On Feb 4, 2008 4:49 PM, Ross S. W. Walker <
rwalker@medallion.com> wrote:To move an external array to a new server is as easy as plugging
it in and importing the volume group (vgimport).
Typically I name my OS volume groups "CentOS" and give
semi-descriptive names to my external array volume groups, such
as "Exch-SQL" or "VM_Guests".
You could also have a hot server activate the volume group via
heartbeat if the first server goes down if your storage
allows multiple initiators to attach to it.
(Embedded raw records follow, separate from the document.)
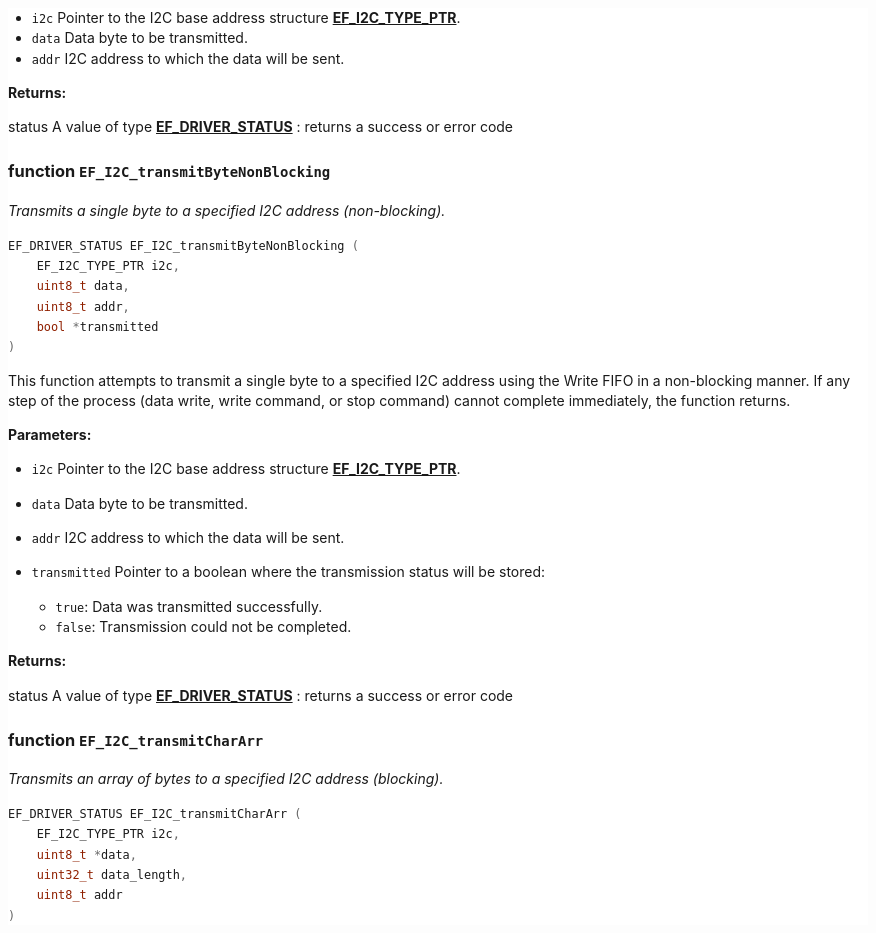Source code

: 
* `i2c` Pointer to the I2C base address structure [**EF\_I2C\_TYPE\_PTR**](#typedef-ef_i2c_type_ptr).
* `data` Data byte to be transmitted. 
* `addr` I2C address to which the data will be sent.


**Returns:**

status A value of type [**EF\_DRIVER\_STATUS**](#typedef-ef_driver_status) : returns a success or error code
### function `EF_I2C_transmitByteNonBlocking`

_Transmits a single byte to a specified I2C address (non-blocking)._
```c
EF_DRIVER_STATUS EF_I2C_transmitByteNonBlocking (
    EF_I2C_TYPE_PTR i2c,
    uint8_t data,
    uint8_t addr,
    bool *transmitted
) 
```


This function attempts to transmit a single byte to a specified I2C address using the Write FIFO in a non-blocking manner. If any step of the process (data write, write command, or stop command) cannot complete immediately, the function returns.



**Parameters:**


* `i2c` Pointer to the I2C base address structure [**EF\_I2C\_TYPE\_PTR**](#typedef-ef_i2c_type_ptr).
* `data` Data byte to be transmitted. 
* `addr` I2C address to which the data will be sent. 
* `transmitted` Pointer to a boolean where the transmission status will be stored:

  * `true`: Data was transmitted successfully.
  * `false`: Transmission could not be completed.


**Returns:**

status A value of type [**EF\_DRIVER\_STATUS**](#typedef-ef_driver_status) : returns a success or error code
### function `EF_I2C_transmitCharArr`

_Transmits an array of bytes to a specified I2C address (blocking)._
```c
EF_DRIVER_STATUS EF_I2C_transmitCharArr (
    EF_I2C_TYPE_PTR i2c,
    uint8_t *data,
    uint32_t data_length,
    uint8_t addr
) 
```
> We are still checking with the vendor for a solution to move
> back to the 512 sectors rather than the 2k ones. Hopefully
> they come up with something.
I wish you luck here, but in my experience once an array is
created with a set sector size or chunk size, changing these
usually involves re-creating the array.
LVM might be able to handle the sector size though, no need to
create any partition on the disk, but future migration
compatibility could be questionable.
To create a VG out of it:
pvcreate /dev/sdb
then,
vgcreate "VG_Name" /dev/sdb
then,
lvcreate -L 4T -n "LV_Name" "VG_Name"
If you get a new external array say it's /dev/sdc and want to
move all data from the old one to the new one online and then
remove the old one.
pvcreate /dev/sdc
vgextend "VG_Name" /dev/sdc
pvmove /dev/sdb /dev/sdc
vgreduce "VG_Name" /dev/sdb
pvremove /dev/sdb
Then take /dev/sdb offline.
-Ross
PS You might want to remove any existing MBR/GPT stuff off of
/dev/sdb before you pvcreate it, with:
dd if=/dev/zero of=/dev/sdb bs=512 count=63
That will wipe the first track which should do it.